As of December 31, 2021, its estimated net proved reserves totaled approximately 484.6 million barrels of oil equivalent, including 290.3 MMBbls oil, 577.3 Bcf of natural gas, and 98.1 MMBbls of natural gas liquids. The company was founded in 1950 and is headquartered in Houston, Texas.
- Comstock Resources
Market Cap: $3.5B
Short Interest: 13.9%
YTD Returns: 71.2
Headquartered in Frisco, Texas, Comstock Resources, Inc.(NYSE:CRK), an independent energy company, engages in the acquisition, exploration, development, and production of oil and natural gas primarily in North Louisiana and East Texas, the United States.
As of December 31, 2021, the company had 6.1 trillion cubic feet of the natural gas equivalent of proved reserves. It also owns interests in 2,557 producing oil and natural gas wells.
- Chesapeake Energy Corporation
Market Cap: $10.8B
Short Interest: 13.3%
YTD Returns: 27.4%
Based in Oklahoma City, Oklahoma, Chesapeake Energy Corporation(NASDAQ:CHK) is an independent exploration and production company that engages in the acquisition, exploration, and development of properties for the production of oil, natural gas, and natural gas liquids from underground reservoirs in the United States.
The company holds interests in natural gas resource plays in the Marcellus Shale in the northern Appalachian Basin in Pennsylvania and the Haynesville/Bossier Shales in northwestern Louisiana; and the liquids-rich resource play in the Eagle Ford Shale in South Texas. As of December 31, 2021, it owned interests in approximately 8,200 gross productive wells, including 6,500 wells with working interest and 1,700 wells with an overriding or royalty interest; and had estimated proved reserves of 661 million barrels of oil equivalent. The company was founded in 1989 and is headquartered in Oklahoma City, Oklahoma.
- Plug Power Inc.
Market Cap: $9.6B
Short Interest: 13.0%
YTD Returns: -51.6%
Plug Power Inc. (NASDAQ:PLUG) is a Latham, New York-based energy company that provides hydrogen fuel cell turnkey solutions for the mobility, material handling, and stationary power markets in North America and internationally. It focuses on proton exchange membrane (PEM) fuel cell and fuel processing technologies, and fuel cell/battery hybrid technologies, as well as related hydrogen and green hydrogen generation, storage, and dispensing infrastructure.

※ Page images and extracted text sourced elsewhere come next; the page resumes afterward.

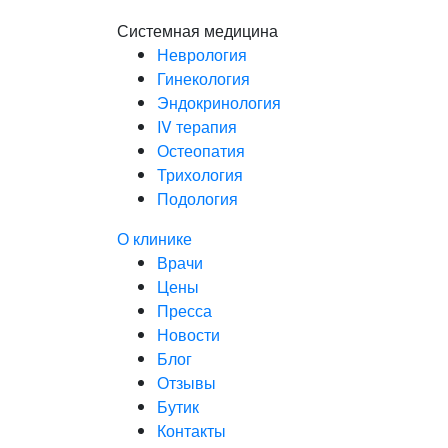
Системная медицина
Неврология
Гинекология
Эндокринология
IV терапия
Остеопатия
Трихология
Подология
О клинике
Врачи
Цены
Пресса
Новости
Блог
Отзывы
Бутик
Контакты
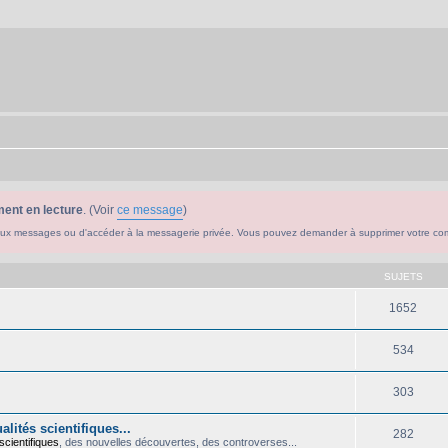
ent en lecture
. (Voir
ce message
)
ouveaux messages ou d'accéder à la messagerie privée. Vous pouvez demander à supprimer votre c
SUJETS
1652
534
303
lités scientifiques...
282
scientifiques
, des nouvelles découvertes, des controverses...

The company offers GenDrive, a hydrogen-fueled PEM fuel cell system that provides power to material handling electric vehicles and GenFuel, a liquid hydrogen fueling delivery, generation, storage, and dispensing system.
Plug Power offers its products to retail distribution and manufacturing businesses through a direct product sales force, original equipment manufacturers, and dealer networks. It has a strategic partnership with Airbus SE to decarbonize air travel and airport operations with green hydrogen; and Fortescue Future Industries to manufacture electrolyzer technology in Australia.